PAGE EXTRACT below:
A weekly market in the town’s People’s Park is a wonderful example of the experience over the generic.

Increasing Dún Laoghaire’s population is consistent with more intensive use of land in the country in general. Concentrated development, putting more people in less space is the name of the game, which brings me also to the harbour.

To prosper, Dún Laoghaire harbour needs people. Any plan that precludes residential development within the harbour, fearing the “catch-all” evil of privatisation, is simply ideological. If we can reimagine the main street as half-residential, over-the-shop living, then we can reimagine the residential potential of the harbour.

The scope is huge.

For example, at the entrance of Dún Laoghaire’s West Pier lie two enormous sites, one a massive boat yard with eight boats in it (I counted them one night this week); the other huge site is a scrapyard. These sites are perfect locations for new residential developments, with communal spaces, shops and access to the sea.

Embrace the sea

The model for this should be the redeveloped old harbour in Oslo, a masterpiece in urban living. All over the world, shorelines are being made available to residential development. People do like to live beside the seaside. Let’s embrace the sea rather than turning our backs on it. Why have scrap metal drumlins or skeletal boat yards, where there could be state-of-the-art living, a few hundred metres from not one, but two Dart stations?

Up to now there has been a “class war” element to the discussions about the harbour. Such self-defeating dogma could be mitigated by using the profits from selling these sites to directly build council houses or flats for IADT students, on derelict council sites in the town, of which there are many.

These prime residential harbour sites are being wasted, given their potential. If they are developed, everyone is a winner. Development demands lots of money and lots of private money too – there is no other way to skin it. Development needs to be a blend of public and private, but someone has to pay for it. Buildings don’t get built for nothing. Charging wealthier residents to subsidise poorer residents creates the socially mixed ecosystem that a healthy urban landscape demands.

Dún Laoghaire has always been a socially mixed, liberal, tolerant part of the country. It is blessed with extraordinary natural attributes, and Victorian squares and terraces of architectural note.

As a port, it has been outward-looking for two centuries. Like all old towns, it has its idiosyncrasies, complicated ruling fiefdoms and enduring political allegiances, but its decline is unacceptable and is a function of bad management and poor planning decisions.

However, that was the past. As the country looks forward to a brighter, more populous future, the oldest suburb in the country could lead the way for the rest.
End of PAGE EXTRACT.
INFORMATION PROVIDED below:
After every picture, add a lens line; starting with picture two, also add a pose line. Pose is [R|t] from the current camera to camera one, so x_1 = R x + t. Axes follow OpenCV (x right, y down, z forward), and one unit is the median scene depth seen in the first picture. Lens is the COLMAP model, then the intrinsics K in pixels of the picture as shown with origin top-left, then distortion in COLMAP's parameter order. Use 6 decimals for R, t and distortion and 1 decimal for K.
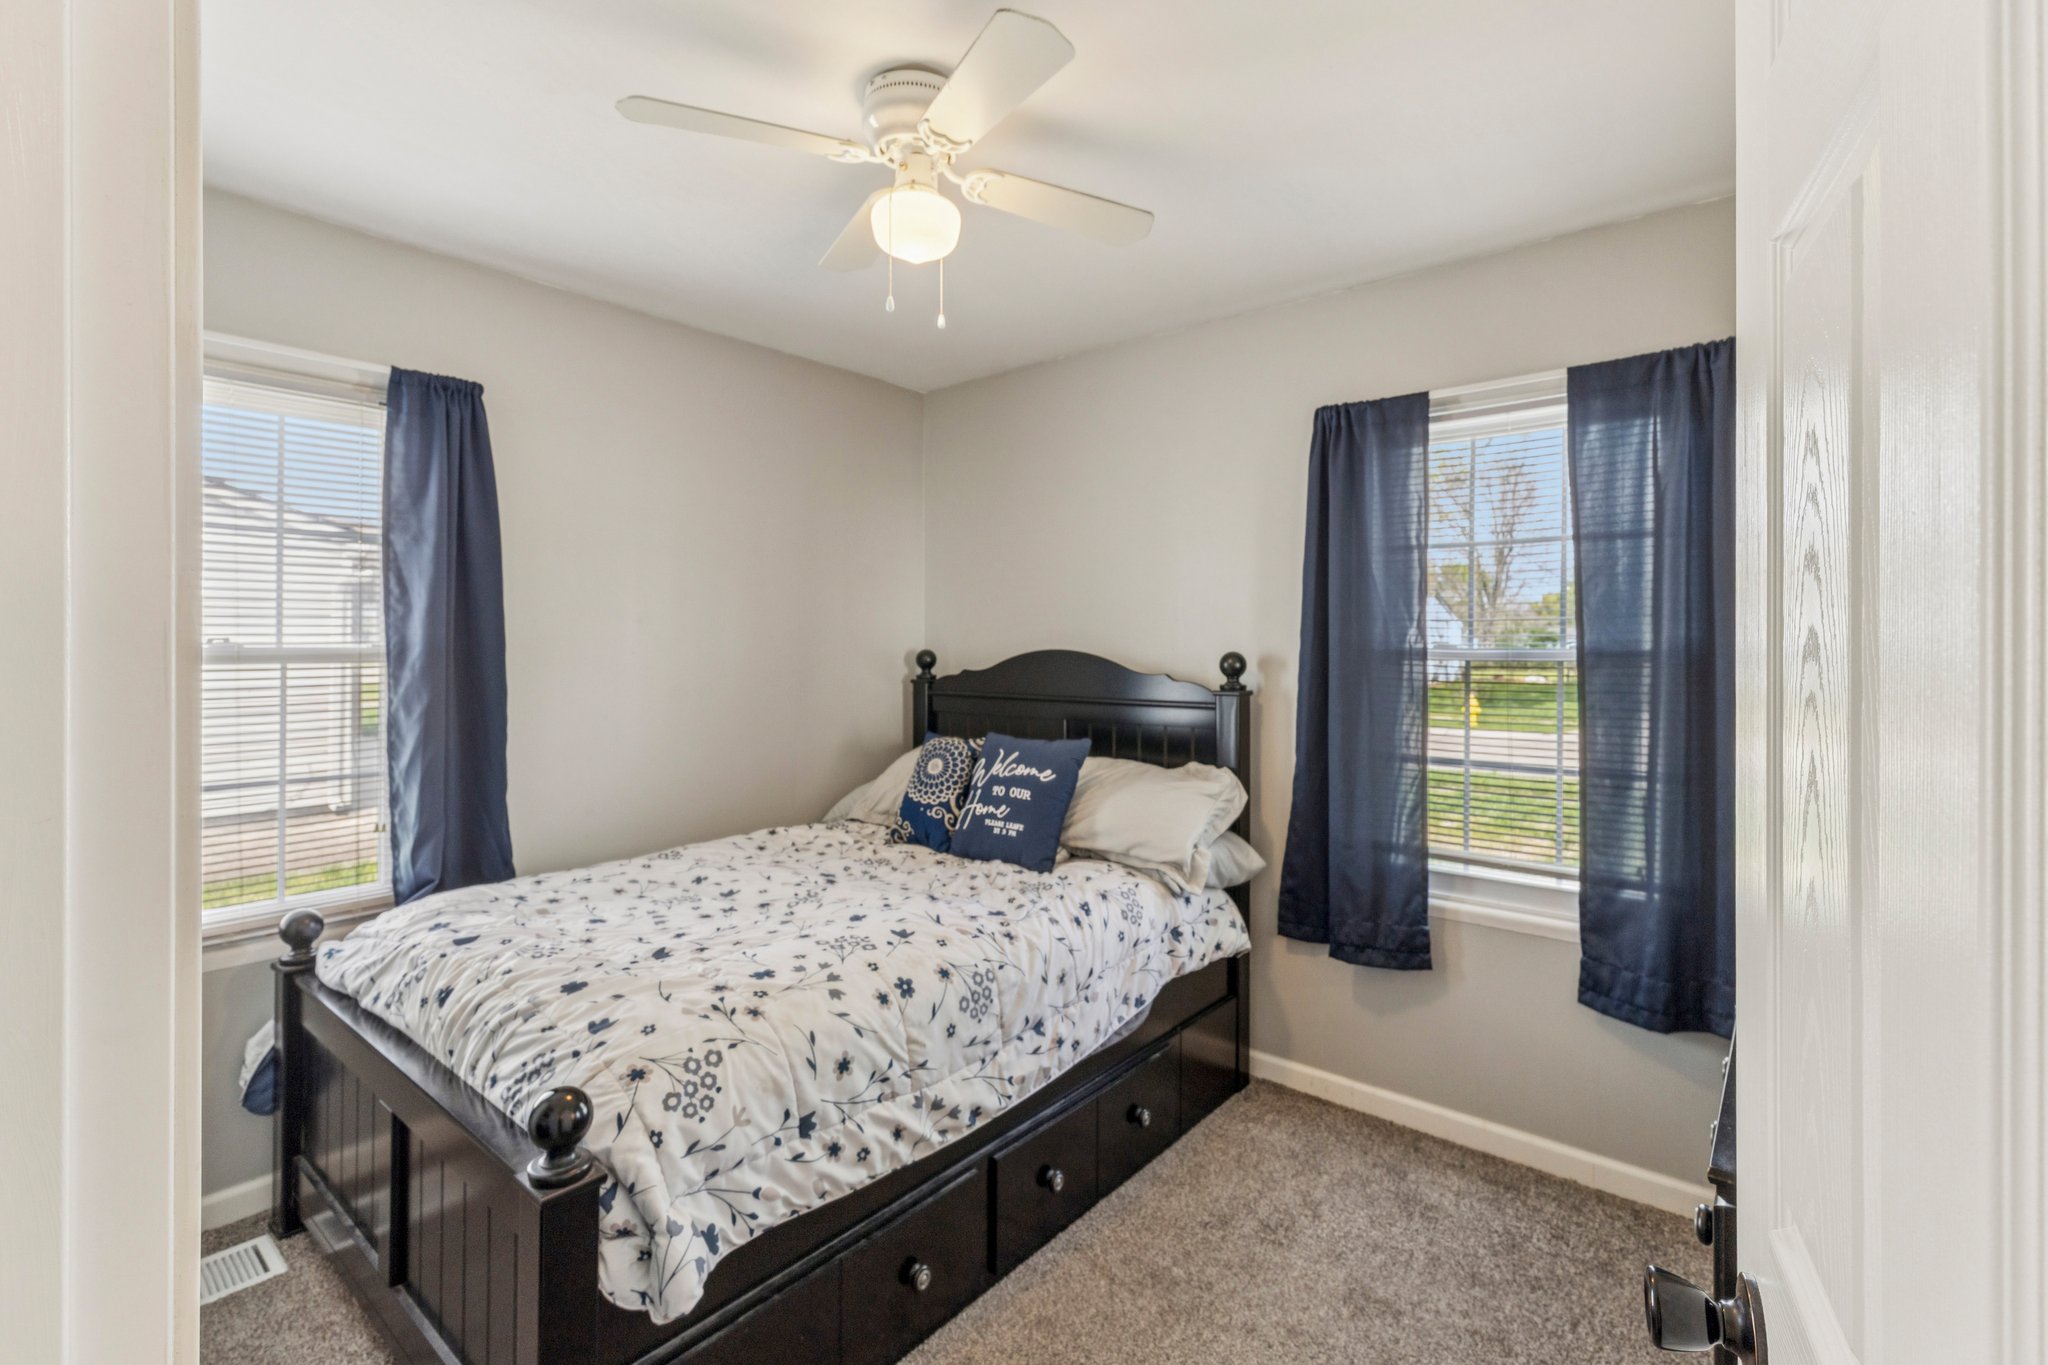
lens RADIAL K [[933.7, 0, 1045.0], [0, 933.7, 634.8], [0, 0, 1]] dist [0.000968, -0.000344]
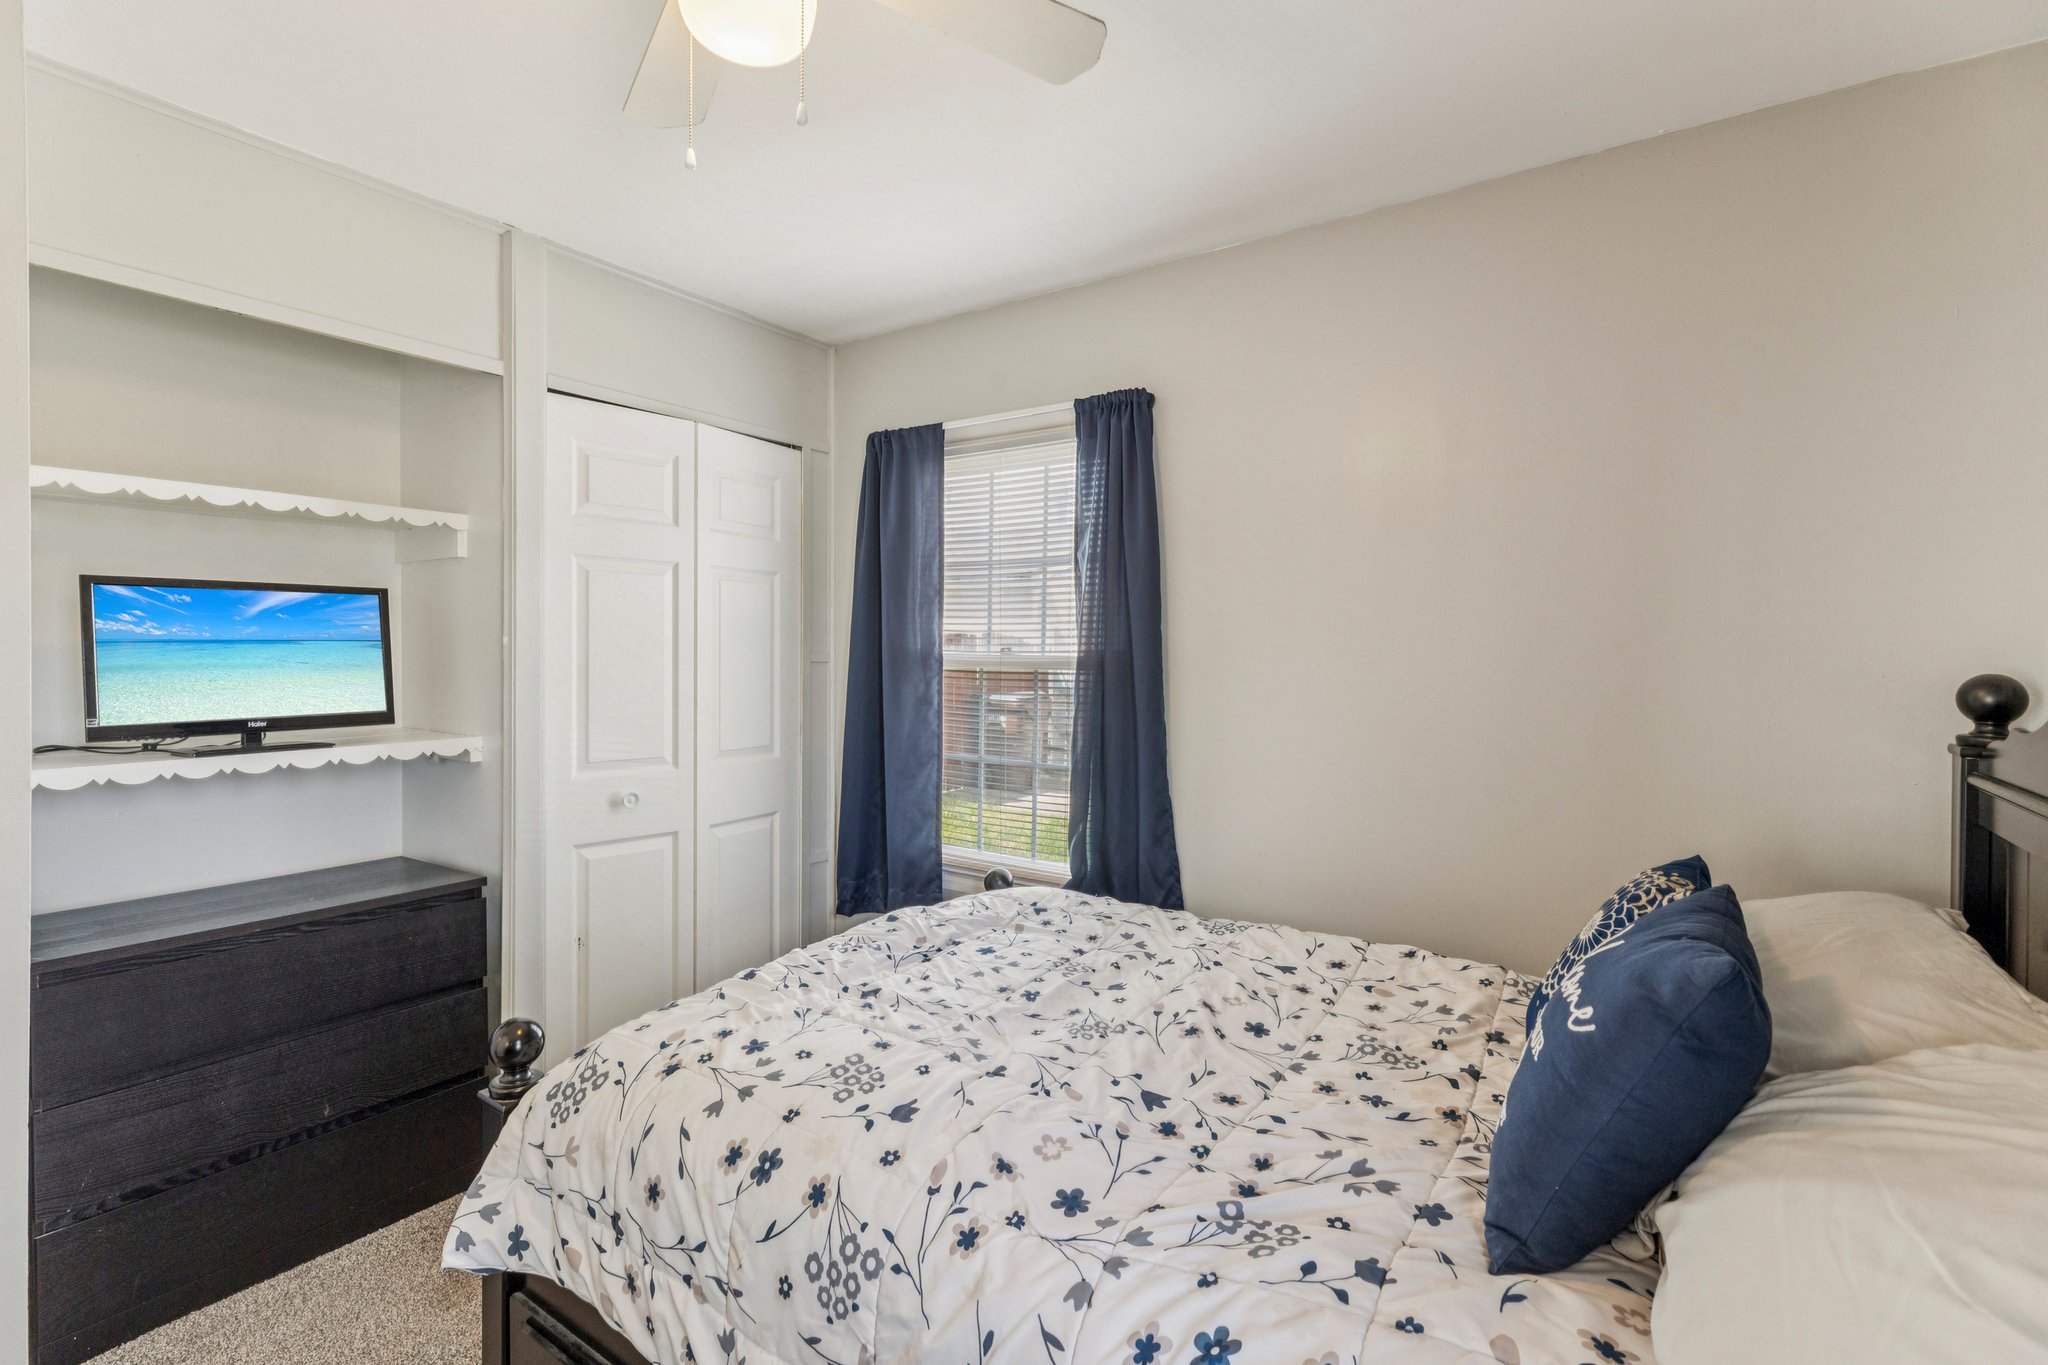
lens RADIAL K [[933.7, 0, 1022.9], [0, 933.7, 669.3], [0, 0, 1]] dist [0.000968, -0.000344]
pose [[0.073587, 0.008978, -0.997248, 0.494184], [-0.002694, 0.999958, 0.008804, 0.021763], [0.997285, 0.002039, 0.073608, 1.087605]]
End of INFORMATION PROVIDED.
→ YOUR GOAL
Please update the passage on Dún Laoghaire, starting with "Increasing Dún Laoghaire’s" and going on through "of the harbour.", by replacing "harbour" with "waterfront".

→ RESPONSE TO THIS EXERCISE
Increasing Dún Laoghaire’s population is consistent with more intensive use of land in the country in general. Concentrated development, putting more people in less space is the name of the game, which brings me also to the waterfront.

To prosper, Dún Laoghaire waterfront needs people. Any plan that precludes residential development within the waterfront, fearing the “catch-all” evil of privatisation, is simply ideological. If we can reimagine the main street as half-residential, over-the-shop living, then we can reimagine the residential potential of the waterfront.